TASK INSTRUCTIONS: Put every line of the material into a numbered list, omitting blank lines and the pictures.

Dataset items
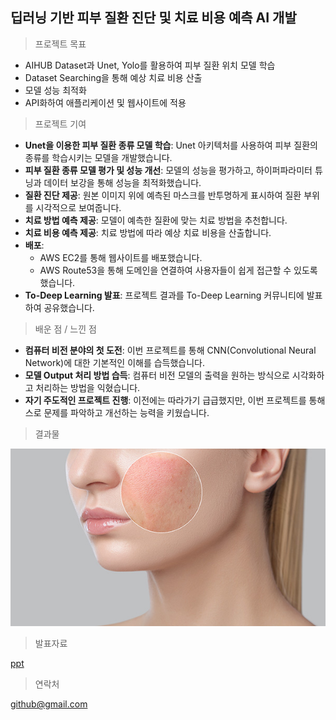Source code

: ## 딥러닝 기반 피부 질환 진단 및 치료 비용 예측 AI 개발
> 프로젝트 목표
- AIHUB Dataset과 Unet, Yolo를 활용하여 피부 질환 위치 모델 학습
- Dataset Searching을 통해 예상 치료 비용 산출
- 모델 성능 최적화
- API화하여 애플리케이션 및 웹사이트에 적용

> 프로젝트 기여
- **Unet을 이용한 피부 질환 종류 모델 학습**: Unet 아키텍처를 사용하여 피부 질환의 종류를 학습시키는 모델을 개발했습니다.
- **피부 질환 종류 모델 평가 및 성능 개선**: 모델의 성능을 평가하고, 하이퍼파라미터 튜닝과 데이터 보강을 통해 성능을 최적화했습니다.
- **질환 진단 제공**: 원본 이미지 위에 예측된 마스크를 반투명하게 표시하여 질환 부위를 시각적으로 보여줍니다.
- **치료 방법 예측 제공**: 모델이 예측한 질환에 맞는 치료 방법을 추천합니다.
- **치료 비용 예측 제공**: 치료 방법에 따라 예상 치료 비용을 산출합니다.
- **배포**:
    - AWS EC2를 통해 웹사이트를 배포했습니다.
    - AWS Route53을 통해 도메인을 연결하여 사용자들이 쉽게 접근할 수 있도록 했습니다.
- **To-Deep Learning 발표**: 프로젝트 결과를 To-Deep Learning 커뮤니티에 발표하여 공유했습니다.

> 배운 점 / 느낀 점
- **컴퓨터 비전 분야의 첫 도전**: 이번 프로젝트를 통해 CNN(Convolutional Neural Network)에 대한 기본적인 이해를 습득했습니다.
- **모델 Output 처리 방법 습득**: 컴퓨터 비전 모델의 출력을 원하는 방식으로 시각화하고 처리하는 방법을 익혔습니다.
- **자기 주도적인 프로젝트 진행**: 이전에는 따라가기 급급했지만, 이번 프로젝트를 통해 스로 문제를 파악하고 개선하는 능력을 키웠습니다.

> 결과물

![skin_img](/skin.jpg)

> 발표자료

[ppt]()

> 연락처

github@gmail.com
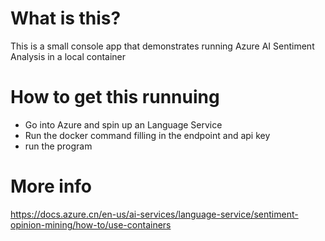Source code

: # What is this?

This is a small console app that demonstrates running Azure AI Sentiment Analysis in a local container

# How to get this runnuing
- Go into Azure and spin up an Language Service
- Run the docker command filling in the endpoint and api key
- run the program

# More info

https://docs.azure.cn/en-us/ai-services/language-service/sentiment-opinion-mining/how-to/use-containers

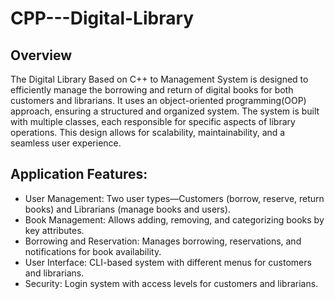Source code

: # CPP---Digital-Library

## Overview
The Digital Library Based on C++ to Management System is designed to efficiently manage the borrowing and return of digital books for both customers and librarians. 
It uses an object-oriented programming(OOP) approach, ensuring a structured and organized system. 
The system is built with multiple classes, each responsible for specific aspects of library operations. 
This design allows for scalability, maintainability, and a seamless user experience.

## Application Features:
- User Management: Two user types—Customers (borrow, reserve, return books) and Librarians (manage books and users).
- Book Management: Allows adding, removing, and categorizing books by key attributes.
- Borrowing and Reservation: Manages borrowing, reservations, and notifications for book availability.
- User Interface: CLI-based system with different menus for customers and librarians.
- Security: Login system with access levels for customers and librarians.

ANSWER BOX:
1. Source code
2. : ## 딥러닝 기반 피부 질환 진단 및 치료 비용 예측 AI 개발
3. > 프로젝트 목표
4. - AIHUB Dataset과 Unet, Yolo를 활용하여 피부 질환 위치 모델 학습
5. - Dataset Searching을 통해 예상 치료 비용 산출
6. - 모델 성능 최적화
7. - API화하여 애플리케이션 및 웹사이트에 적용
8. > 프로젝트 기여
9. - **Unet을 이용한 피부 질환 종류 모델 학습**: Unet 아키텍처를 사용하여 피부 질환의 종류를 학습시키는 모델을 개발했습니다.
10. - **피부 질환 종류 모델 평가 및 성능 개선**: 모델의 성능을 평가하고, 하이퍼파라미터 튜닝과 데이터 보강을 통해 성능을 최적화했습니다.
11. - **질환 진단 제공**: 원본 이미지 위에 예측된 마스크를 반투명하게 표시하여 질환 부위를 시각적으로 보여줍니다.
12. - **치료 방법 예측 제공**: 모델이 예측한 질환에 맞는 치료 방법을 추천합니다.
13. - **치료 비용 예측 제공**: 치료 방법에 따라 예상 치료 비용을 산출합니다.
14. - **배포**:
15.     - AWS EC2를 통해 웹사이트를 배포했습니다.
16.     - AWS Route53을 통해 도메인을 연결하여 사용자들이 쉽게 접근할 수 있도록 했습니다.
17. - **To-Deep Learning 발표**: 프로젝트 결과를 To-Deep Learning 커뮤니티에 발표하여 공유했습니다.
18. > 배운 점 / 느낀 점
19. - **컴퓨터 비전 분야의 첫 도전**: 이번 프로젝트를 통해 CNN(Convolutional Neural Network)에 대한 기본적인 이해를 습득했습니다.
20. - **모델 Output 처리 방법 습득**: 컴퓨터 비전 모델의 출력을 원하는 방식으로 시각화하고 처리하는 방법을 익혔습니다.
21. - **자기 주도적인 프로젝트 진행**: 이전에는 따라가기 급급했지만, 이번 프로젝트를 통해 스로 문제를 파악하고 개선하는 능력을 키웠습니다.
22. > 결과물
23. ![skin_img](/skin.jpg)
24. > 발표자료
25. [ppt]()
26. > 연락처
27. github@gmail.com
28. Source code
29. : # What is this?
30. This is a small console app that demonstrates running Azure AI Sentiment Analysis in a local container
31. # How to get this runnuing
32. - Go into Azure and spin up an Language Service
33. - Run the docker command filling in the endpoint and api key
34. - run the program
35. # More info
36. https://docs.azure.cn/en-us/ai-services/language-service/sentiment-opinion-mining/how-to/use-containers
37. Source code
38. : # CPP---Digital-Library
39. ## Overview
40. The Digital Library Based on C++ to Management System is designed to efficiently manage the borrowing and return of digital books for both customers and librarians. 
41. It uses an object-oriented programming(OOP) approach, ensuring a structured and organized system. 
42. The system is built with multiple classes, each responsible for specific aspects of library operations. 
43. This design allows for scalability, maintainability, and a seamless user experience.
44. ## Application Features:
45. - User Management: Two user types—Customers (borrow, reserve, return books) and Librarians (manage books and users).
46. - Book Management: Allows adding, removing, and categorizing books by key attributes.
47. - Borrowing and Reservation: Manages borrowing, reservations, and notifications for book availability.
48. - User Interface: CLI-based system with different menus for customers and librarians.
49. - Security: Login system with access levels for customers and librarians.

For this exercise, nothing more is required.